Çatlak tedavisinde başvurulan belirli müdahale yöntemleri mevcuttur. Bu yöntemler şunlardır:
Biodermogenesi: En yaygın olan yöntemlerden biri biodermogenesi yöntemidir. Bu yöntem ile dokuların biyolojik olarak canlandırılması hedeflenir ve böylece cildin kendi kendine yenilenmesi sağlanır. İşlem sonrasında çatlak derinliği doldurularak çatlak görüntüsü hafifletilir. Bu yöntem ile %85 oranında başarı sağlandığı görülmüştür.

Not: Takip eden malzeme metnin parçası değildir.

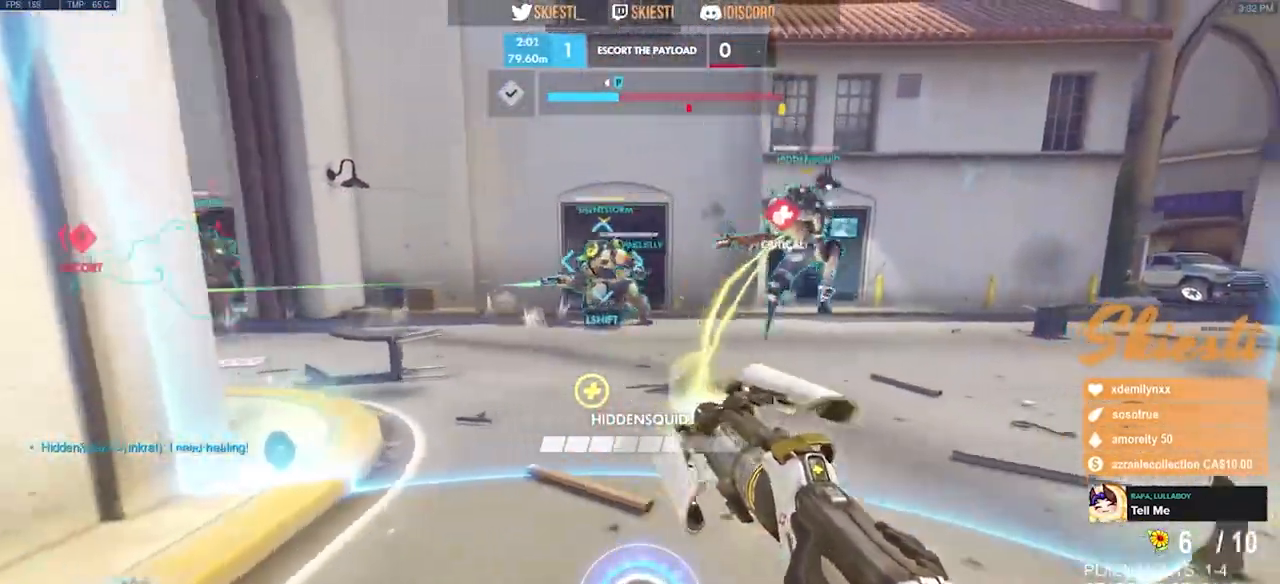
{"keys": ["a", "s"], "mouse": ["right"], "events": [[100, "w", "down"], [117, "mouse_left", "up"], [267, "a", "down"], [267, "d", "up"], [333, "w", "up"], [500, "s", "down"]]}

Dermaroller: Dermaroller yöntemi ile çatlakların olduğu bölgeye yıldız şeklinde dermaroller 10 defa uygulanır. Bu yöntemle açılan mikrokanallara peptid ve kök hücre ekstreleri uygulanarak cildin yenilenme süreci hızlandırılır. İşlemden sonra oluşan kızıklıklar 30 dakika içerisinde geçmiş olur.
Platelet Rich Plasma (PRP): Kişinin kendisinden alınan kanın çeşitli işlemlerden geçirilerek vücutta tedavisi planlanan dokulara enjeksiyonu şeklinde uygulanan bir tedavi yöntemidir. İşlem şöyle aşamalandırılır. İlk olarak kişiden kan alınır. Alınan kan al ve akyuvarlarına ayrılır. Geriye kalan plateletten ise serum yapılarak mezoterapi iğneleri ile kişiye enjekte edilir. Kişinin kendi dokusu ile kolajen üretimi desteklenerek çatlak görünümünün azalması sağlanır.
Fraksiyonel lazer: Fraksiyonel Lazer yöntemi ile cildin hem üst hem de altına müdahale edilir. Bu yöntem derinin alt tabakasındaki çatlaklara ulaşılmasını dahi mümkün kılar. Tüm deri çatlaklarında ve özellikle beyaz, deforme görünümü olan çatlaklarda %50 oranında başarı elde edilir.
Karboksiterapi: Deri altına karbondioksit gazının pompalanması ile uygulanan bir tedavi yöntemidir. Bu yöntem ile kolajen oluşumu arttırılır ve derinin kalınlaşması sağlanır. Bu sayede çatlak görünümü azalır.
Boya lazerleri: Kırmızı ve mor renkli, yeni oluşan çatlakların tedavisinde başvurulan bir yöntemdir. Damar üzerine etki etmesi sonucu kızarıklık azaltılır ancak alanında uzman bir hekim tarafından yapılmayan işlemlerde lekelenme sorunu yaşanabilir.